- _Task set_
1. Answer from the post on childhood play and transportation:
(a) Which commentator's remarks are quoted?
(b) What did a subway token cost in the quoted passage about New York City?
(c) Where did the writer of that passage raise his children?
2. Go on with the post on childhood play and transportation, picking up after its final sentence.

On the road again this morning, I heard something from a (generally) not-so-favorite commentator Frank Deford which sounded very similar to something else I had read recently...
Mr. Deford commented:
During summers back home, we improvised at games. People who are either Depression Babies or War Babies always boast about how they just went out and played stuff, without any supervision.
It was the Baby Boomers who started getting all kinds of organized sports in the summer — Little League and what-have-you. The Boomers needed parents to drive them places and coaches to coach them.
And he goes on about how summer camp specialization and organization of activities has reached new heights. While the purpose is different, it certainly reminded me of a portion of the Chapter IV installment at The Distributist Review :
When I was a boy in New York City, we lived in an old brownstone apartment on Manhattan’s west side. We did not have a car; nobody on our street did. However,for 15 cents we could buy a subway token, and for that fee the cultural and recreational wealth of New York City was ours, even as small children. My brother and I loved to go to the American Museum of Natural History to see the great skeleton of Tyrannosaurus Rex that dominated the lobby, or the great blue whale that hung in the basement. Or we would go to the Metropolitan Museum of Art and see the armor exhibit, with knights in shining armor mounted on steeds covered in steel plate, lances lowered so that, when you entered the room, they looked like they were charging directly at you. Or for the same fee, we could go to the beaches at Coney Island or Far Rockaway. We were indeed men of the world at the age of seven. But mostly, we were independent; we were free. It was a poor neighborhood, but we were rich in cultural and recreational resources. By contrast, my children grew up in an affluent suburb in Texas. Everybody on the street had at least two cars, but my children had very little transportation. The means of transport were not available to them independently, and hence parents and children were bound together in a relationship similar to that of a lord and his chauffeur; both children and parents lost some of their freedom. It was perhaps good that there were so few places to go, and that the major cultural resources were the mall and the movie theater.
In one case, there was a scarcity of means and an abundance of ends (transportation), and in the other an abundance of means and a scarcity of ends. In one case, cars were scarce and transportation abundant, and in the other cars were abundant and transportation scarce.

Collection entries:
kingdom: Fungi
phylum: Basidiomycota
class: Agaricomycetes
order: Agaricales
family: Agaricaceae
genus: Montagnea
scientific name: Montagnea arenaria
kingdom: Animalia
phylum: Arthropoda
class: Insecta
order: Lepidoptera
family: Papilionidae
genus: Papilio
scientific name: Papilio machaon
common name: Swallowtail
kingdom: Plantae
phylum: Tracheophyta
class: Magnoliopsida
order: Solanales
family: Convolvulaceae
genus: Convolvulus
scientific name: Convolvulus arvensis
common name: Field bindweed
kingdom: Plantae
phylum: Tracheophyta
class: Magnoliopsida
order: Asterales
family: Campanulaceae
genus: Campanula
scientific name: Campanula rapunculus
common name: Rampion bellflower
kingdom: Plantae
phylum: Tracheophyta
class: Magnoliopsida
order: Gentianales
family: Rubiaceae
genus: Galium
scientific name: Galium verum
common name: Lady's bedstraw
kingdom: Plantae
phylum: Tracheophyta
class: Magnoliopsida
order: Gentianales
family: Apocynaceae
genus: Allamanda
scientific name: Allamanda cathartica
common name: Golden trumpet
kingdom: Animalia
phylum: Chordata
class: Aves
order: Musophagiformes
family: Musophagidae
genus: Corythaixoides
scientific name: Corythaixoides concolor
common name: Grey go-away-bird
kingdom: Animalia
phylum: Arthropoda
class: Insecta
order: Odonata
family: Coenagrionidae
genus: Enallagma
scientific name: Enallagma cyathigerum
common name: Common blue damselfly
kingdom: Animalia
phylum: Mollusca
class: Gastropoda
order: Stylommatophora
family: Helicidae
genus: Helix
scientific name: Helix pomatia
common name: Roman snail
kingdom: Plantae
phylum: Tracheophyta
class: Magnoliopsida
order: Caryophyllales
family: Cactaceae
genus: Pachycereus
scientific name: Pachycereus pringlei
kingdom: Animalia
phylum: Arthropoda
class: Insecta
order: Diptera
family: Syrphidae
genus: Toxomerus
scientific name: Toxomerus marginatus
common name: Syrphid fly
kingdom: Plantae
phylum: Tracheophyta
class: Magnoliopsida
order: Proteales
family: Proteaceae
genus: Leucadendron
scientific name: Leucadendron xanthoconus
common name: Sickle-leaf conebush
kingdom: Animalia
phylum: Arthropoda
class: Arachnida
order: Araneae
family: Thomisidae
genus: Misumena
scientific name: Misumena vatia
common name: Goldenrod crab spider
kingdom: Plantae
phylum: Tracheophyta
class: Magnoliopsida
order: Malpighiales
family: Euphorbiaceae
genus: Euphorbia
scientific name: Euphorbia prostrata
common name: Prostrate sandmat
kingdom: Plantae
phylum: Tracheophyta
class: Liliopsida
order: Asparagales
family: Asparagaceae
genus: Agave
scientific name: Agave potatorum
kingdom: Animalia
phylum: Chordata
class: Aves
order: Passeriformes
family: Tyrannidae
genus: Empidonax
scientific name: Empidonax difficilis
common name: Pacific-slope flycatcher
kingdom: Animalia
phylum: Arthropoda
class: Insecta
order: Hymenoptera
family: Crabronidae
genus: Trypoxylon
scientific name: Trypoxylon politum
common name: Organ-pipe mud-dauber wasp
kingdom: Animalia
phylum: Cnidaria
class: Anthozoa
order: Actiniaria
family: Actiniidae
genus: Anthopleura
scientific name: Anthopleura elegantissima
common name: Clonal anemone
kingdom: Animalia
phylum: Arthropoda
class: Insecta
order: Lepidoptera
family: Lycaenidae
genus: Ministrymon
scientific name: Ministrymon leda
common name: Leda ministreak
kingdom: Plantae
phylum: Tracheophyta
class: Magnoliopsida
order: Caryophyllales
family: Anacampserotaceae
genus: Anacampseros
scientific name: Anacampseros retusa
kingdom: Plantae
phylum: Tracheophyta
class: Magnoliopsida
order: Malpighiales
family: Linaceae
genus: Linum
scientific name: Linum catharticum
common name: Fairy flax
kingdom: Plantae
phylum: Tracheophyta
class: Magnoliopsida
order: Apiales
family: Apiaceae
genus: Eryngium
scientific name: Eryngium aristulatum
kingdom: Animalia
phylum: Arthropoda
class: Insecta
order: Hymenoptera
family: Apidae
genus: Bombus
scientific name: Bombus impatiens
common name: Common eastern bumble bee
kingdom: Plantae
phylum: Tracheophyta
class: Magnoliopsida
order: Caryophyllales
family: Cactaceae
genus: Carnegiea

- _Answers to the exercises_
1.
(a) Frank Deford
(b) 15 cents
(c) In an affluent suburb in Texas

2.
Looking back at my own childhood summers, those times spent at home playing in the neighborhood and with my siblings (I remember one summer my sister and I spent almost every day setting up an Indian tent and carving sticks and collecting nuts "for the winter" and learning Indian sign language) were much more magical than the two weeks I spent at a summer camp in NH a couple years.
Now, we don't live in a neighborhood with a lot of kids, or in a town with lots of organized activities. I am grateful for this based on the trends I saw when we were living in the city and did have occasion to witness parent behavior at some of the "organized opportunities".
Our kids pretty much fend for themselves in the outdoors, and I daresay get more exercise in the outdoors than many others of their contemporaries. They make their own bows and arrows (and their own stretchers) and hike in the wide areas which surround us (at least when it's not hunting season.)
When they get together with friends (mostly found through our parish community), it is often in a get-together of families; but even then, the games just happen without the parents micro-managing everything (although sometimes we do organize, but then most often we are also participants, not managers). They are learning far more than they are aware of-and having more fun.
Whenever I start thinking that maybe I should feel guilty about denying them Little League or ballet lessons, etc, I think of the stories they tell of their own (mis)adventures with their siblings and friends, and rest knowing these would not happen if we spent every day carting them to next "opportunity". (I don't mean to say all organized sports/clubs/lessons/etc. are to be avoided. But it is better to err on the side of less than to err on the side of more; and that for us, who have a scarcity of means, has not resulted in a scarcity of ends.)
Oremus pro invicem!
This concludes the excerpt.